مَا كَسَبَ الرَّجُلُ كَسْبًا أَطْيَبَ مِنْ عَمَلِ يَدِهِ

“Tidaklah seseorang memperoleh suatu penghasilan yang lebih bagus dari kerjaan tangannya sendiri.” (Sahih. HR. an-Nasa’i dan yang lain, dinyatakan sahih oleh asy-Syaikh al-Albani)

Bagaimana dengan dua hadits di atas? Apakah kamu tidak akan menerima lantaran saya sebutkan bahwa yang menyatakan sahih adalah asy-Syaikh al-Muhaddits al-Albani?

Sungguh, pekerjaan tersebut lebih baik dari pada seseorang menjadi direktur bank atau kantor pajak.

”Nabi Zakariya dahulu adalah seorang tukang kayu,” (Sahih, HR. Muslim)

*Tuduhan: Tidak Berguru kepada Ahli Hadits*

Tentu itu hanya sebatas tuduhan. Selintas, pada biografi singkat telah dijelaskan bahwa beliau tumbuh dalam keluarga yang agamis dan sejak berusia dini telah belajar dasar-dasar ilmu agama.
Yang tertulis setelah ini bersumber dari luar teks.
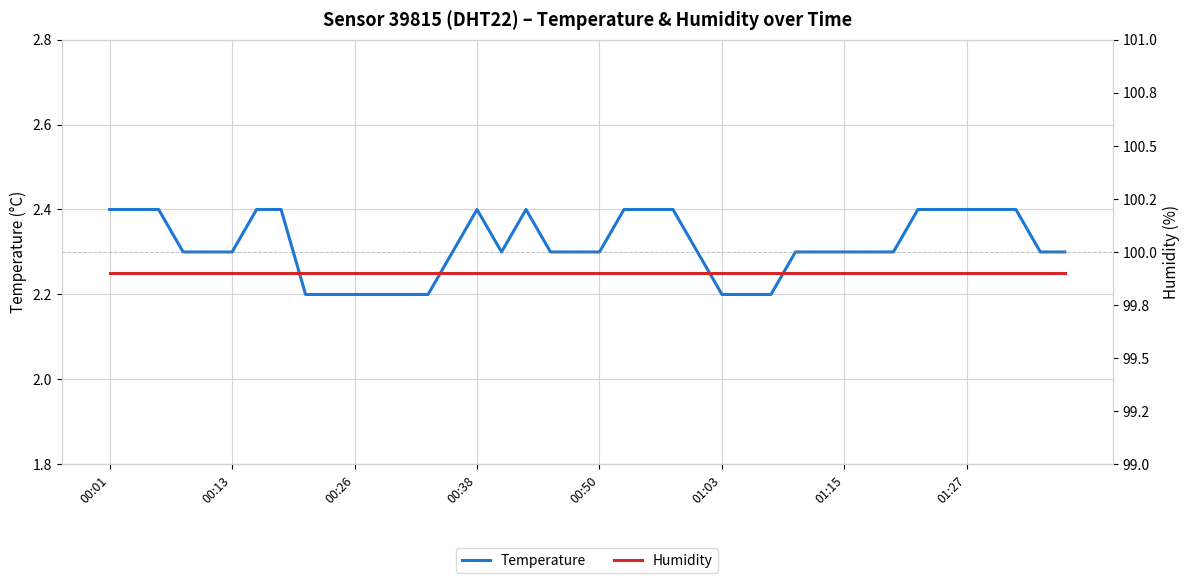

Which category has the highest value in the Temperature series?

00:01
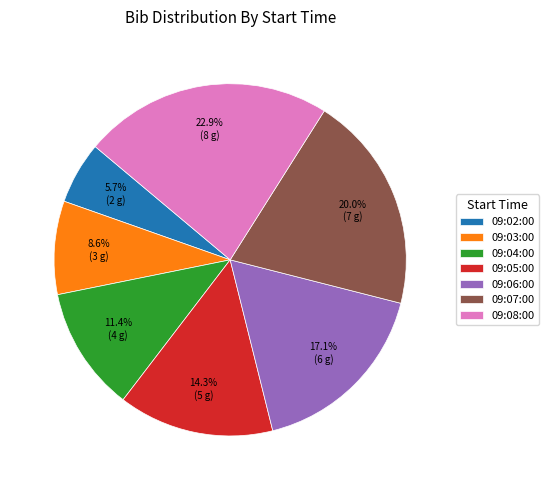

Rank the categories by value from lowest to highest.

09:02:00, 09:03:00, 09:04:00, 09:05:00, 09:06:00, 09:07:00, 09:08:00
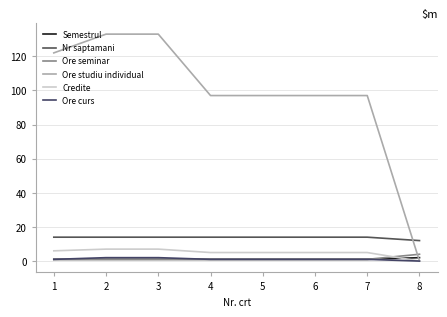

List the series in order of their peak value, lowest first.

Semestrul, Ore curs, Ore seminar, Credite, Nr saptamani, Ore studiu individual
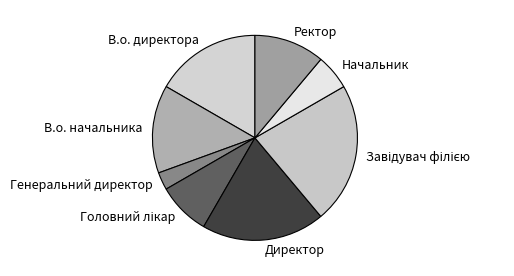

What is the smallest slice in the pie chart?

Генеральний директор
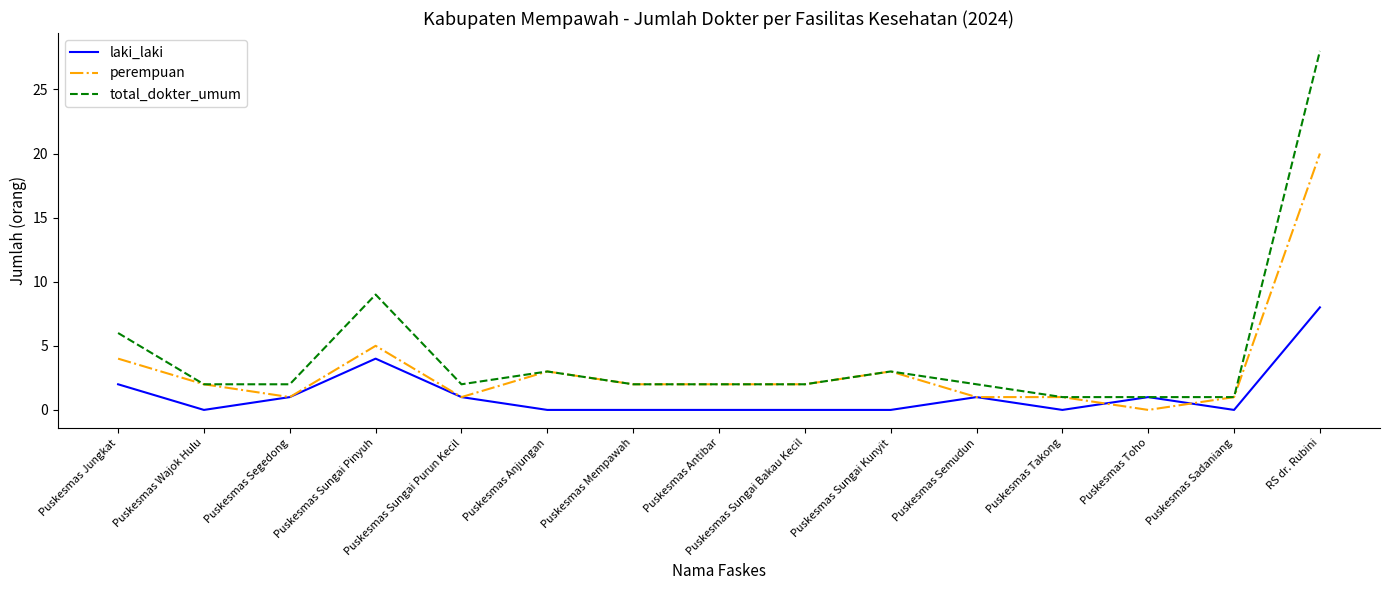

What is the difference between the total_dokter_umum values at RS dr. Rubini and Puskesmas Takong?

27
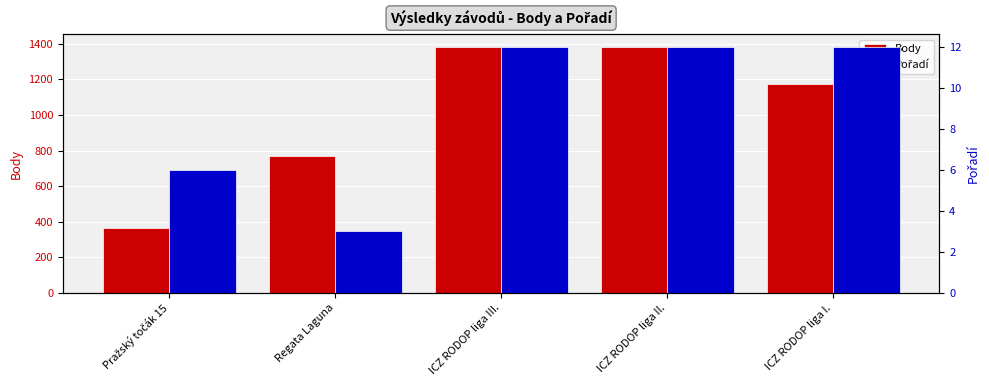

List the labels in order of Pořadí value, smallest first.

Regata Laguna, Pražský točák 15, ICZ RODOP liga III., ICZ RODOP liga II., ICZ RODOP liga I.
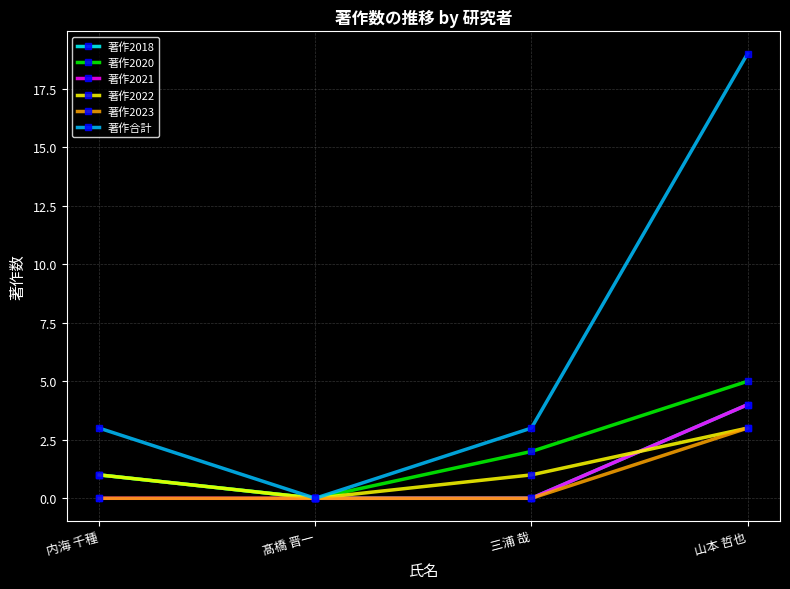

Is the value of 著作2022 at 髙橋 晋一 greater than the value of 著作2023 at 山本 哲也?

No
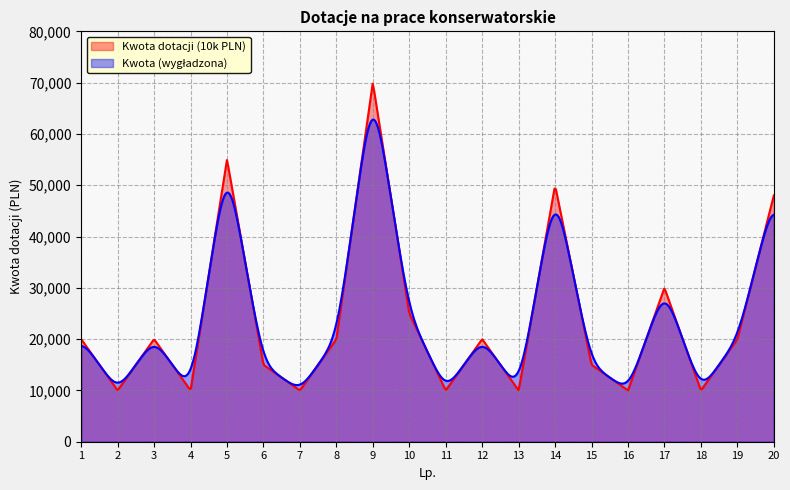

The chart shows a value of 10000 at 13. True or false?

True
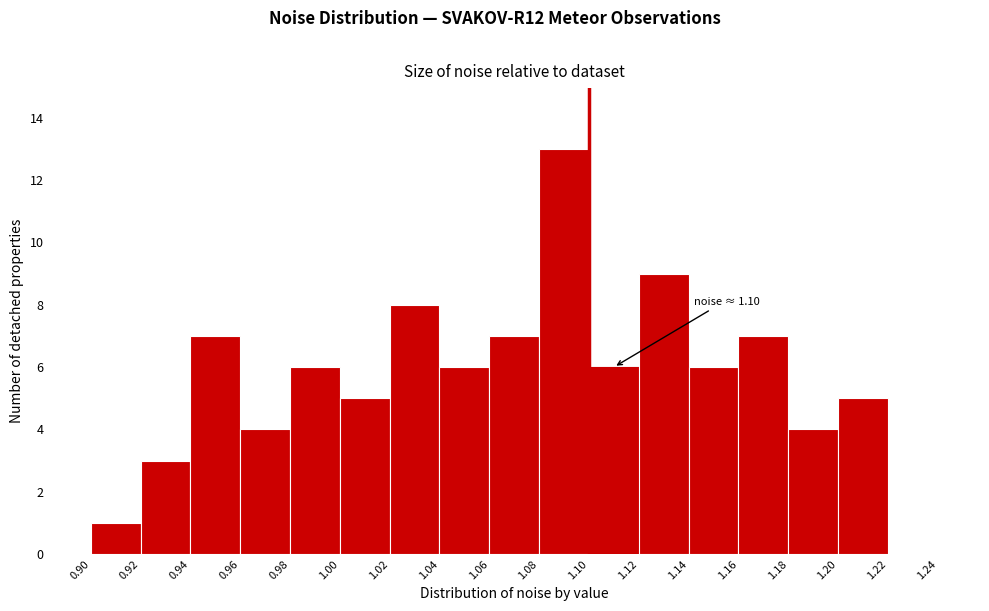

Over which range of the x-axis is the bar tallest?

1.08 to 1.10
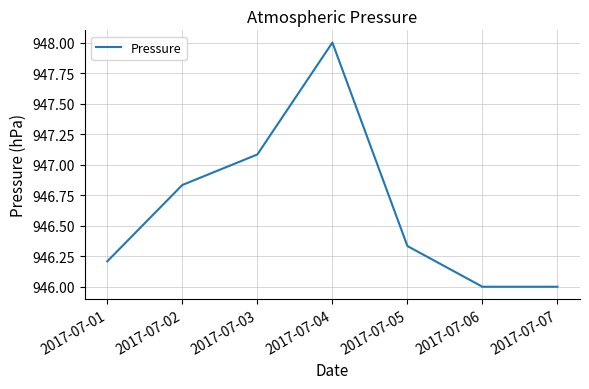

Is it true that the value at 2017-07-03 is 947.1?

True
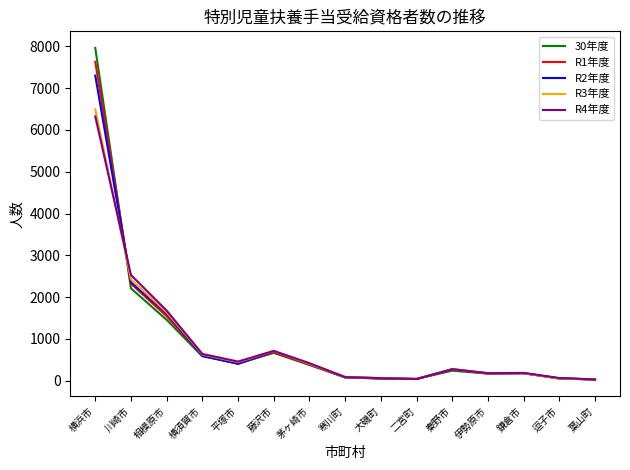

Is it true that 30年度 equals 414 at 平塚市?

True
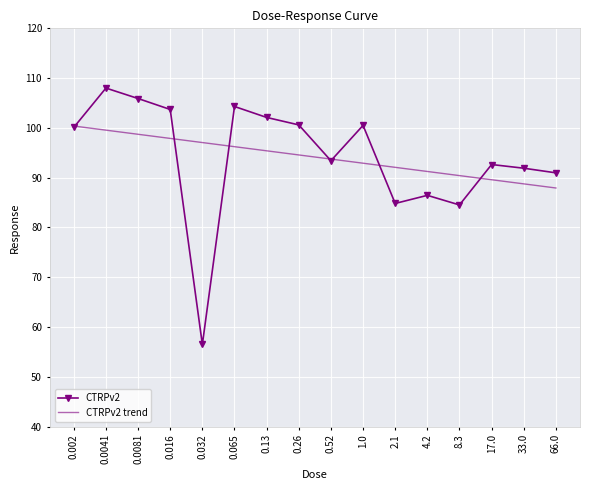

What is the spread (max minus min) of values at 0.065?

8.1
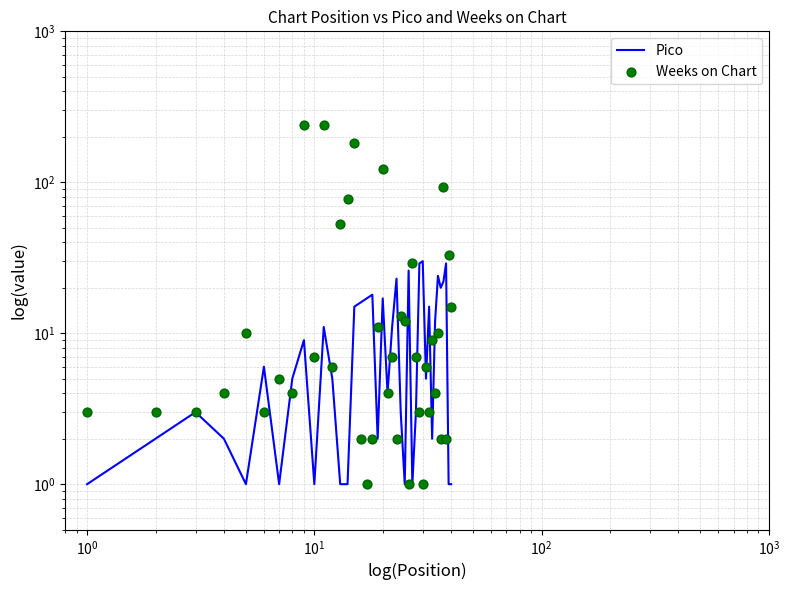

Which series has the widest spread of Y values?

Weeks on Chart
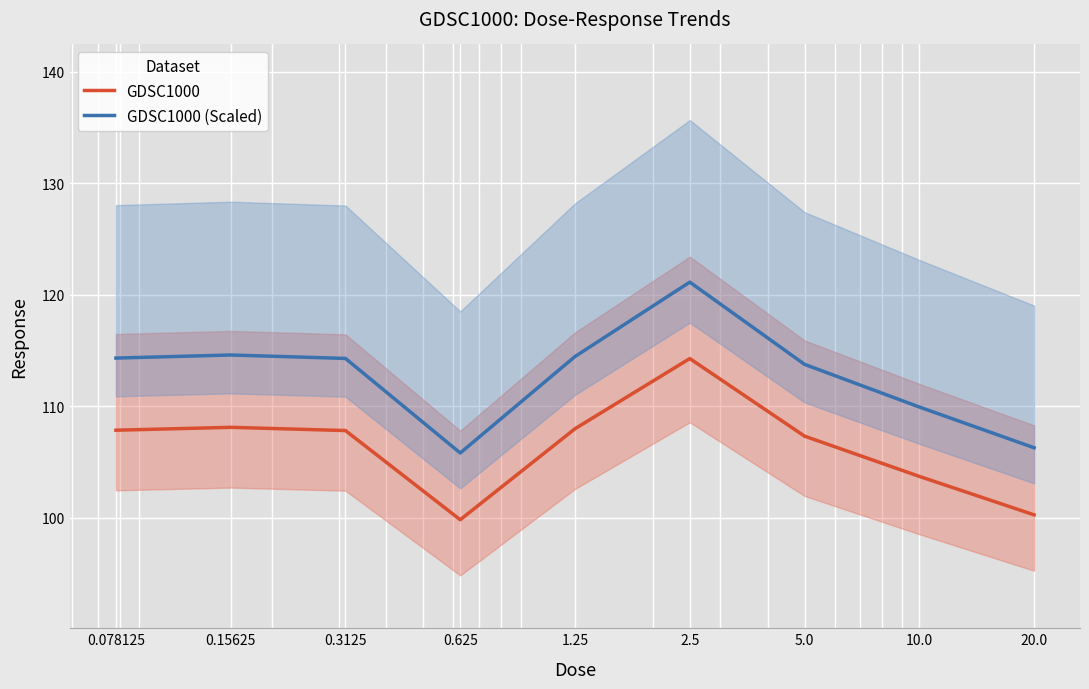

In GDSC1000, how many points are higher than both neighbors (excluding endpoints)?

2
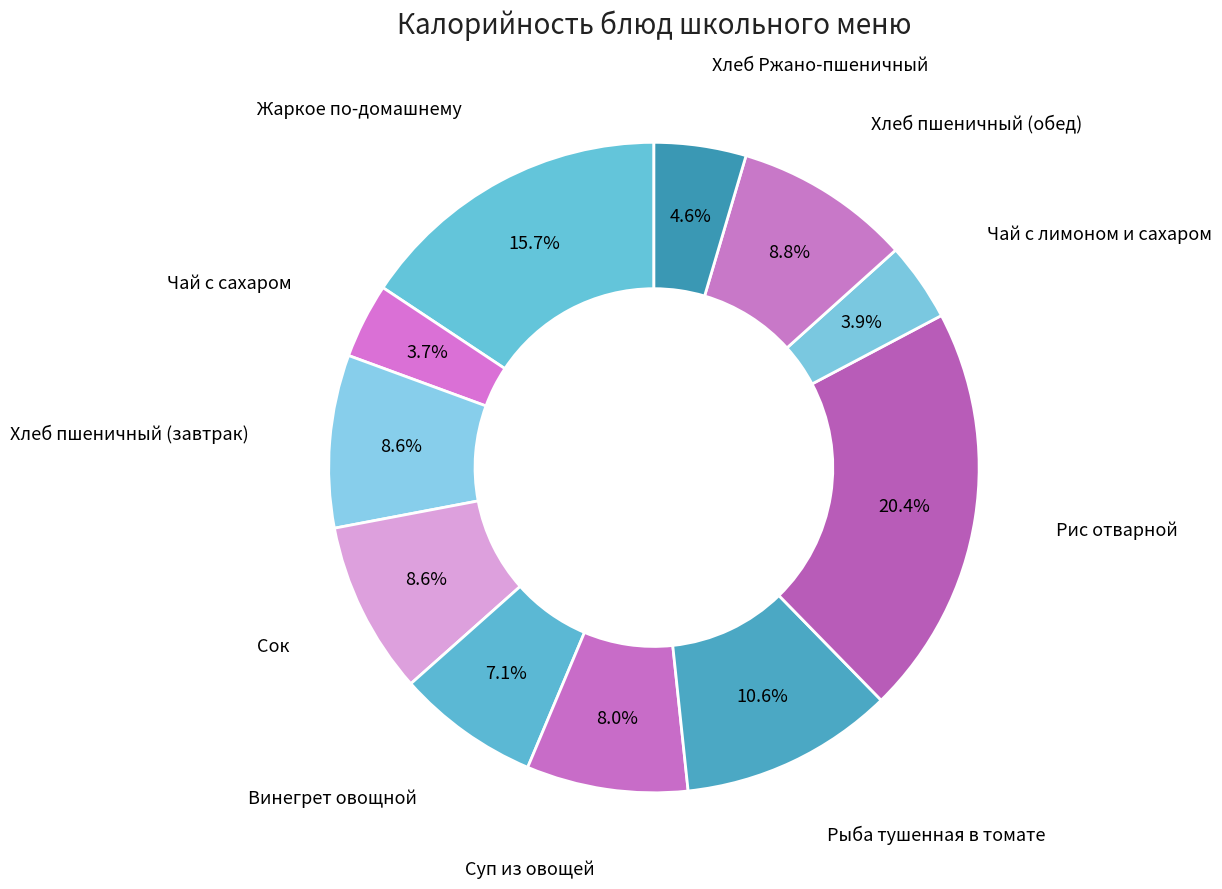

How many segments does this pie chart have?

11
Bahkan, ayahnya tidak memasukkannya ke sekolah lanjutan demi untuk diajari khusus ilmu agama oleh ayahnya dan teman-teman ayahnya, yang mereka bukan guru biasa, bahkan terhitung ulama di kalangan mereka.
Beliau pun ikut serta dalam seminar-seminar seorang ulama besar semacam Muhammad Bahjat al-Baithar. Dengan demikian, ketika menginjak dewasa dan mengarungi lautan ilmu, beliau bukan seperti orang buta yang berenang di lautan. Bahkan, ia melihat dan telah memiliki berbagai macam alat dan dasar-dasar teknik mengarunginya. Ilmu alat dan kunci-kunci ilmu telah beliau miliki.
Dalam ilmu hadits, lihat saja pengakuan ahli hadits dan al-musnid (ahli sanad) di negeri itu, asy-Syaikh Muhammad Raghib at-Thabbakh, yang kagum kepada beliau dalam bidang hadits sehingga memberikan ijazah sanad-sanad hadits kepada beliau, yaitu al-Anwar al-Jaliyyah fi Mukhtashar al-Atsbat al-Hanbaliyyah.

Jadi, telaah dan ketekunan beliau dalam mengarungi lautan ilmu adalah pengembangan dan aplikasi dari dasar-dasar ilmu yang selama ini telah tertanam dalam diri beliau….

(Tulisan lengkap bisa dibaca di Asy Syariah ed_77)

Pujian para ulama di abad ini, dan karya karya beliau yang sangat banyak dan memenuhi perpustakaan perpustakaan islam dan menjadi referensi utama bagi penelitian penelitian di berbagai universitas adalah sebagian kecil dari bukti akan keilmuan beliau rohimahulloh.